Halten sie das Konzept von Nationalstaaten mittelfristig für überholt?

Der Arbeitsmarkt ist inzwischen globalisiert, aber wir sind politisch und emotional orientiert auf den Nationalstaat. Von der Infrastruktur über Politik und Steuern bis hin zu den Gewerkschaften – alles ist national organisiert. Zwar sind Nationalstaaten eine historisch relativ junge Entwicklung. Trotzdem glaube ich nicht, dass wir in diesem Jahrhundert ernsthaft über ihr Verschwinden nachdenken müssen.

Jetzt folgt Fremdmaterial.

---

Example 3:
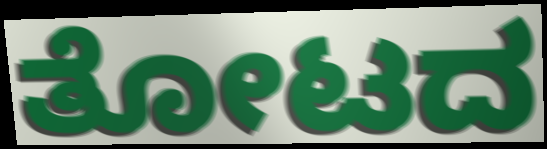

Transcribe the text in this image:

ತೋಟದ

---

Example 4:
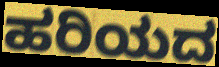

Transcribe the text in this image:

ಹರಿಯದ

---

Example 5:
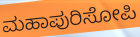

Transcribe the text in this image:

ಮಹಾಪುರಿಸೋಪಿ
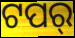
ଟପର୍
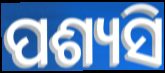
ପଶ୍ୟସି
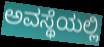
ಅವಸ್ಥೆಯಲ್ಲಿ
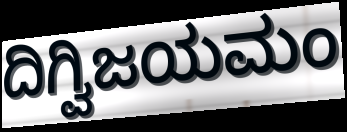
ದಿಗ್ವಿಜಯಮಂ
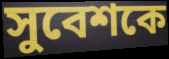
সুবেশকে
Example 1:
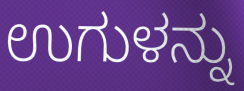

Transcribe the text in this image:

ಉಗುಳನ್ನು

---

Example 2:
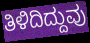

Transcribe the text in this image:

ತಿಳಿದಿದ್ದುವು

Aufmacherfoto: Rolf Schulten

 

WEITERE INFORMATIONEN

Branko Milanović, 1953 in Belgrad geboren, ist Professor in New York und hat fast 20 Jahre lang als leitender Ökonom in der Forschungsabteilung der Weltbank gearbeitet. Einkommensunterschiede und ihre Ursachen sind seit jeher sein zentrales Thema. Bereits seine Dissertation schrieb er über soziale Ungleichheit im damals noch existierenden Jugoslawien, inzwischen fokussiert er sich auf die globale Ebene. 2017 erschien in Deutschland sein Buch „Haben und Nichthaben. Eine kurze Geschichte der Ungleichheit“ im Theiss-Verlag.

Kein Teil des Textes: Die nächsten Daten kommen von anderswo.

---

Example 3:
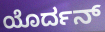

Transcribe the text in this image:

ಯೊರ್ದನ್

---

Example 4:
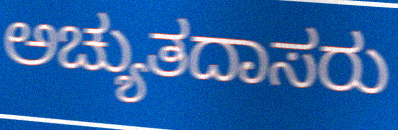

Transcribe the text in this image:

ಅಚ್ಯುತದಾಸರು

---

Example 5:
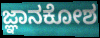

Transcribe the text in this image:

ಜ್ಞಾನಕೋಶ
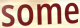
some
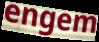
engem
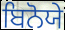
ਬਿਨੋਯੇ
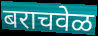
बराचवेळ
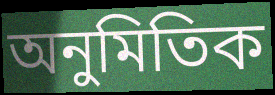
অনুমিতিক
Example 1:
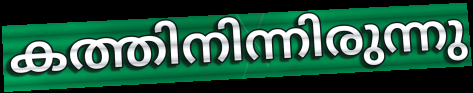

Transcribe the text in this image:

കത്തിനിന്നിരുന്നു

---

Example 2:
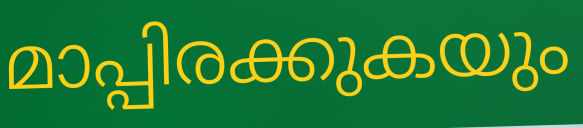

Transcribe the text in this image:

മാപ്പിരക്കുകയും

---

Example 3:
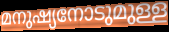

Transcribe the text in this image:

മനുഷ്യനോടുമുള്ള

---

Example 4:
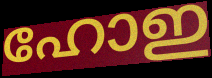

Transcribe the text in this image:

ഹോഇ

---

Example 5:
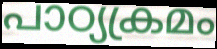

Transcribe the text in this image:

പാഠ്യക്രമം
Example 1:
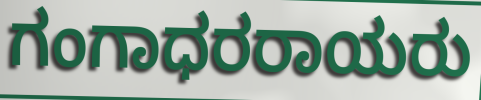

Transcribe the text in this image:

ಗಂಗಾಧರರಾಯರು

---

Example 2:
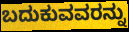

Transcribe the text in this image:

ಬದುಕುವವರನ್ನು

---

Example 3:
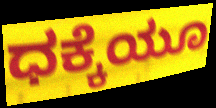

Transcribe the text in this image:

ಧಕ್ಕೆಯೂ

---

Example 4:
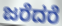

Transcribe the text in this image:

ಜರೆದರೆ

21. Forum für Macroeconomics and Macroeconomic Policies

Das Interesse war so groß wie noch nie: Mehr als 450 Volkswirte aus aller Welt und damit 50 Prozent mehr als sonst kamen im November zur dreitägigen Jahrestagung des Instituts für Makroökonomie und Konjunkturforschung (IMK) der Hans-Böckler-Stiftung. Thema diesmal: „Die Krise der Globalisierung.“ Die Veranstaltung gilt als der zweitwichtigste akademische VWL-Kongress in Deutschland und fand zum einundzwanzigsten Mal statt. Wie ein Magnet wirkten das brisante Leitthema wie auch die Vorträge hochkarätiger Ökonomen. „Eine zentrale Erkenntnis der Konferenz war, dass Globalisierung zum Wohle der arbeitenden Bevölkerung nur funktionieren kann, wenn sie strikt reguliert wird und die Gewinne zur Bewältigung der Strukturprobleme eingesetzt werden“, zog IMK-Wissenschaftler Sebastian Gerchert eine Bilanz.